-- What you need to do --
1. Answer these about the post on teachers buying lesson plans:
(a) What date is given at the top?
(b) What topic is Miss Jones supposed to teach in science?
(c) How much does her textbook have on that topic?
2. Write out the words of the post on teachers buying lesson plans, from "This seems to" up to and including "creative, compassionate teacher.".
3. Carry on the post about teachers buying lesson plans, picking up right after its last sentence.

-- Exercise passage --
+++
Sunday, October 14, 2012

Teachers Who Buy Their Lesson Plans on TPT are Lazy and Criminal






This seems to be the charge.  Teachers are expected to write their own lesson plans and teach their students, everyone knows that.  Oh, and if your teacher catches you buying a report off the internet, you get severely punished for cheating, so it's hypocritical and criminal for teachers to buy lessons on the internet.  Right? 

You decide.  Here are 3 scenarios involving teachers and their lesson plans:

1.  The First Year Teacher

Miss Jones was so excited to get her first teaching job.  She created a fantastic unit for her student teaching practicum, working all month on getting it just right, and when she taught it her cooperating teacher and professor could see she had what it takes to be a creative, compassionate teacher. 

Now it's October.  Instead of getting a month to perfect a unit, and getting feedback at every turn, she is pretty much on her own.  Sure the other teachers are friendly and supportive, but she knows that ultimately, it's her name on the door.  She's planned out her Math, Reading, and Writing very carefully and has lots of creative ideas for math games and writing topics that are engaging to her class.  But since it's not on the state exams, there's not many resources at her school for science.  She knows she's supposed to teach about the life cycle of a butterfly, but the textbook only has one page on the subject.  Since she's just starting out she really can't afford to go buy a "grow your own butterflies" kit from a school supply store.  Should she:

1.  Muddle through with a lecture that bores the kids and leads to misbehavior, setting a lousy tone for the rest of the afternoon?
+++
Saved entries
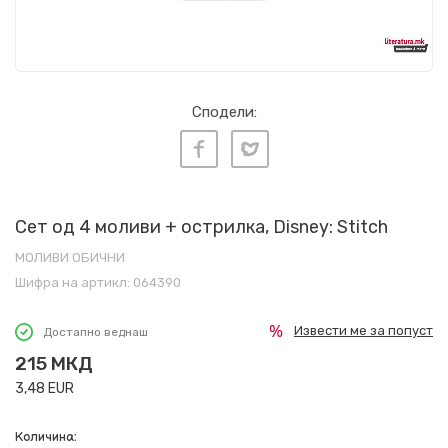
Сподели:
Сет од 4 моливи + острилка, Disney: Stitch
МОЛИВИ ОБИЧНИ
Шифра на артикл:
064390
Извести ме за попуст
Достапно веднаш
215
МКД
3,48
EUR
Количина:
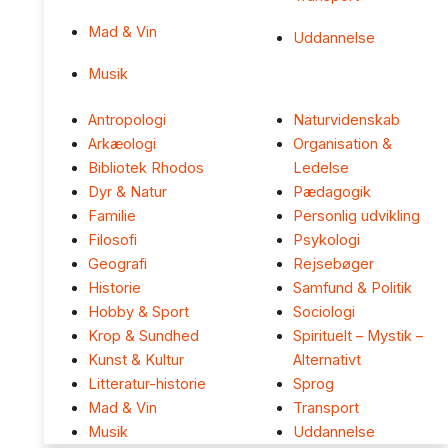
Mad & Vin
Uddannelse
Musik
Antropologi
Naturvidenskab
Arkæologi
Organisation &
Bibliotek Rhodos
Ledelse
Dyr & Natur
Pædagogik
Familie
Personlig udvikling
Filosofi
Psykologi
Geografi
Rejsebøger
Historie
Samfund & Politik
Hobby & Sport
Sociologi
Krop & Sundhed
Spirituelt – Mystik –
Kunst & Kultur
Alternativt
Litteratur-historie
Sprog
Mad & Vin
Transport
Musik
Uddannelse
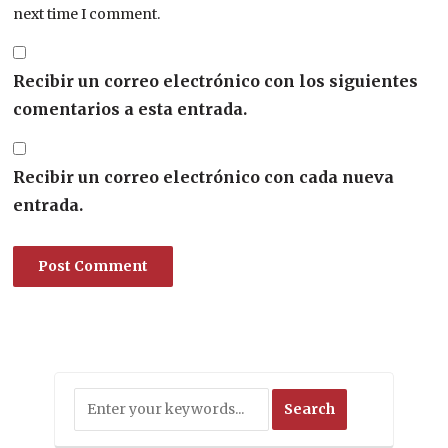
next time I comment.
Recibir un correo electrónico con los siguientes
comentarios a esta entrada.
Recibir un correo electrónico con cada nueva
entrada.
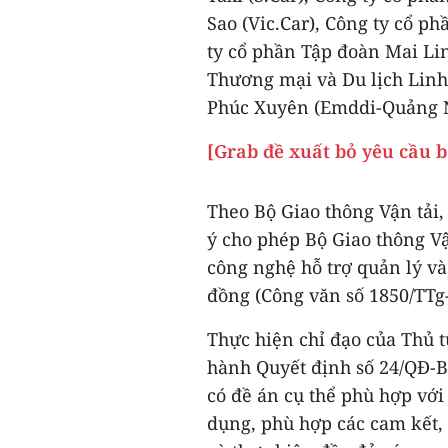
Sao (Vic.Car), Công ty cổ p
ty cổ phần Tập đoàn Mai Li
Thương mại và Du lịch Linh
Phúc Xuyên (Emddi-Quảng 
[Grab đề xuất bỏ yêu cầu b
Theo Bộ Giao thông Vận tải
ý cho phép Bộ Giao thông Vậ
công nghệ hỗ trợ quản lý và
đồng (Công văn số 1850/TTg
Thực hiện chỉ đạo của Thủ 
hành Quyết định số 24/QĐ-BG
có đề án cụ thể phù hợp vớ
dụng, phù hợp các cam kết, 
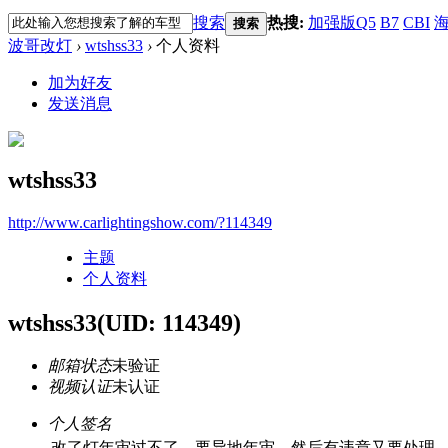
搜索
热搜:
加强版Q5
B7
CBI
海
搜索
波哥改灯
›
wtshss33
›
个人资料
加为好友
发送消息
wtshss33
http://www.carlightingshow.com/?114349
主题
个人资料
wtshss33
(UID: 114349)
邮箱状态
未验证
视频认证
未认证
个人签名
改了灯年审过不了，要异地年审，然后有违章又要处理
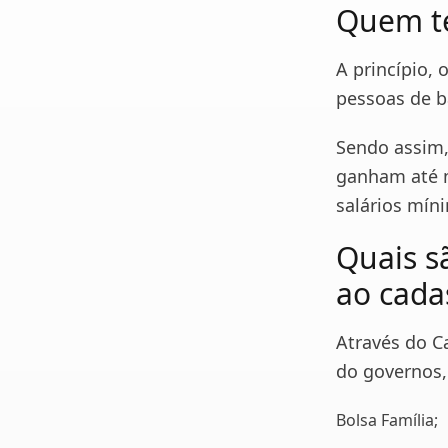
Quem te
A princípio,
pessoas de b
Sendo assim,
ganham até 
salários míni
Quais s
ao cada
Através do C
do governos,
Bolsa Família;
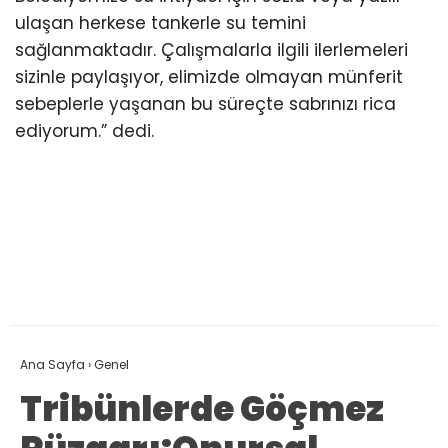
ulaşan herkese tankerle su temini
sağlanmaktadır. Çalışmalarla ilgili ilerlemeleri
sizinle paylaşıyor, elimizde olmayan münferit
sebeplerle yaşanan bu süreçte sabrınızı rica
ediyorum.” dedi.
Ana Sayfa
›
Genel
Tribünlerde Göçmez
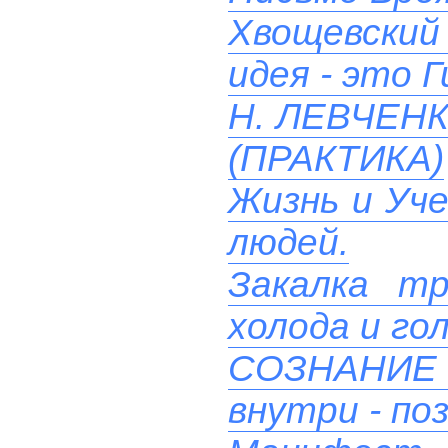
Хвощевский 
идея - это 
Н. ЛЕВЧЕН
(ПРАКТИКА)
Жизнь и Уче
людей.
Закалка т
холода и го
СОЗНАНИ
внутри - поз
+++
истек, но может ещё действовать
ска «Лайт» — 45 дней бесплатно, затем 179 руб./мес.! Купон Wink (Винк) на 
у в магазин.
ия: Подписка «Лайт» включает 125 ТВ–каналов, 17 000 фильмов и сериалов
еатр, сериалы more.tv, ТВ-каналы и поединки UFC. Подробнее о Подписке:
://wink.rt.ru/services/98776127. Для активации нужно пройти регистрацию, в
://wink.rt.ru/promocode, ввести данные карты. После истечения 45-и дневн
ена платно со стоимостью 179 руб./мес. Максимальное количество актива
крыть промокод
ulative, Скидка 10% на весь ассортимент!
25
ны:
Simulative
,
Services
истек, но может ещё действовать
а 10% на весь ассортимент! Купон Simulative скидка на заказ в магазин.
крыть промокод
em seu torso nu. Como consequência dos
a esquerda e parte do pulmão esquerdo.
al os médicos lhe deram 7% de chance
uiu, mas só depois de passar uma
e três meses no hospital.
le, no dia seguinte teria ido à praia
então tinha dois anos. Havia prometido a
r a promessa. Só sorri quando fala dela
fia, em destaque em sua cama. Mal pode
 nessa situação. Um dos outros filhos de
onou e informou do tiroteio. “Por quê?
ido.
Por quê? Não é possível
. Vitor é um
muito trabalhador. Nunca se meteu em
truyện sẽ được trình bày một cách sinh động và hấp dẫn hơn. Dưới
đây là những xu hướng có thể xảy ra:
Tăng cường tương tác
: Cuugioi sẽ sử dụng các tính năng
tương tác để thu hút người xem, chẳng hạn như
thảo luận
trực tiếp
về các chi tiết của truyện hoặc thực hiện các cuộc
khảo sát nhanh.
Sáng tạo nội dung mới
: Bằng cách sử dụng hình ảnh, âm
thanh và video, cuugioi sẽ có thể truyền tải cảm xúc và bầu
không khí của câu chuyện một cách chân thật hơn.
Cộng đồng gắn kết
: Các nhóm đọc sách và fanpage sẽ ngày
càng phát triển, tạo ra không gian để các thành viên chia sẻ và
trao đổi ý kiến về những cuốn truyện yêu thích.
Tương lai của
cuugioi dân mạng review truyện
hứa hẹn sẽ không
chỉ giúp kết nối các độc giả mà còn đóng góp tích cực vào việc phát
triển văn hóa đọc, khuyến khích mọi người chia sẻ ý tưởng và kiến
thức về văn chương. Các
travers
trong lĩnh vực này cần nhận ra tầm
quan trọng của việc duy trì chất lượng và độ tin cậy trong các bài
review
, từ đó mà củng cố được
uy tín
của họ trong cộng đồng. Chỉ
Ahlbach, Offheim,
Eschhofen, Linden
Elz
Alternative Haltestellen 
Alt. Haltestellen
+++
-- Answers given --
1.
(a) Sunday, October 14, 2012
(b) The life cycle of a butterfly
(c) Only one page

2.
This seems to be the charge.  Teachers are expected to write their own lesson plans and teach their students, everyone knows that.  Oh, and if your teacher catches you buying a report off the internet, you get severely punished for cheating, so it's hypocritical and criminal for teachers to buy lessons on the internet.  Right? 

You decide.  Here are 3 scenarios involving teachers and their lesson plans:

1.  The First Year Teacher

Miss Jones was so excited to get her first teaching job.  She created a fantastic unit for her student teaching practicum, working all month on getting it just right, and when she taught it her cooperating teacher and professor could see she had what it takes to be a creative, compassionate teacher.

3.
2.  Download a butterfly activity set for less than $3?


2.  The Veteran Teacher

Mr. Brown has been teaching for 10 years.  He's been lucky enough to stay at the same grade level for the past 4 years, and is feeling comfortable with the developmental level of his fourth graders, as well as the curriculum.  He taught his tried and true lesson on long division, which has always been very engaging for his students in the past.

Except no one told this year's group of kids that.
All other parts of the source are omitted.